Each retelling gets its own visual grammar. The bandit's version is all movement and bravado, the camera sweeping through action. The wife's version is static, claustrophobic, shot in tighter frames. The dead man's version (told through a medium) is the most formally composed, as if death grants a kind of false objectivity. Kurosawa doesn't just tell you that perspective changes the story. He shows you that perspective changes the camera.
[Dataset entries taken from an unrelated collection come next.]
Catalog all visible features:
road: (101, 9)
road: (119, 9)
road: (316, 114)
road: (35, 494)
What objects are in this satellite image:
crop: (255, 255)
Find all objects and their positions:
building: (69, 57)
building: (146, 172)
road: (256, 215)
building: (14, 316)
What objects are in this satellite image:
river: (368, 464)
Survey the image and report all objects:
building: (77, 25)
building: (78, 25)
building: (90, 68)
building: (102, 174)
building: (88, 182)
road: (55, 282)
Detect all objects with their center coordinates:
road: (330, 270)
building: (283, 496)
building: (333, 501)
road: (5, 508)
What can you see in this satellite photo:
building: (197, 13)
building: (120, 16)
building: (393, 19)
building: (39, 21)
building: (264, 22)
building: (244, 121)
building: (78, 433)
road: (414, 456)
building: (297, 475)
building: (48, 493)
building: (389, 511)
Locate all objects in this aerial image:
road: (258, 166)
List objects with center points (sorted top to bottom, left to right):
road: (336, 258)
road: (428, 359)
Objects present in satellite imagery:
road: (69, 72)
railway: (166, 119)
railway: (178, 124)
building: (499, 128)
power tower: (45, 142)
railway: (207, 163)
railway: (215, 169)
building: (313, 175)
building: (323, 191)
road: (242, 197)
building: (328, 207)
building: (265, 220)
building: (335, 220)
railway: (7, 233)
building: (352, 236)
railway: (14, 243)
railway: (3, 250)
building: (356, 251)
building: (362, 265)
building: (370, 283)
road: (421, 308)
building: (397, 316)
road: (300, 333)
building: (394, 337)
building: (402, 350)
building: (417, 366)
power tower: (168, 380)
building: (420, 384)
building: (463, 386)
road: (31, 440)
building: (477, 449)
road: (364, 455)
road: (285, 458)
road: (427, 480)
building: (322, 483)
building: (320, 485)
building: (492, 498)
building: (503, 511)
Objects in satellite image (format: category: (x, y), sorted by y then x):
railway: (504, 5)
Fumio Hayasaka's score borrows from Ravel's Bolero, building a rhythmic repetition that mirrors the film's structure. The same event circles back, each time with a different emotional temperature. The music tells you: this will happen again, and it will be different, and none of the versions will be the right one.
Why It's on the List
Rashomon invented the unreliable narrator as a cinematic structure. The phrase "Rashomon effect" entered the language because no previous film had so clearly demonstrated that truth is not a thing you discover but a thing you construct. Kurosawa took a short story by Akutagawa and turned it into a formal argument about the limits of testimony that philosophers, lawyers, and filmmakers have been referencing for 75 years. Every film that plays with contradictory perspectives is a descendant.
The Argument Against
The frame story at the gate can feel heavy-handed. The woodcutter and the priest function as audience surrogates who verbalize the film's themes in case you missed them, which can register as Kurosawa not trusting the structure he built. The final scene, with the woodcutter adopting the abandoned baby, has been criticized as a sentimental retreat from the film's own radical implications. Kurosawa wants to leave you with hope. The film earns despair.
Closing Image
The rain stops. The woodcutter walks away from the gate carrying the baby. The priest watches him go and seems, tentatively, to recover some faith. The gate stands behind them both, ruined but still standing. It's the most optimistic ending Kurosawa could manage, and it still feels like a question mark.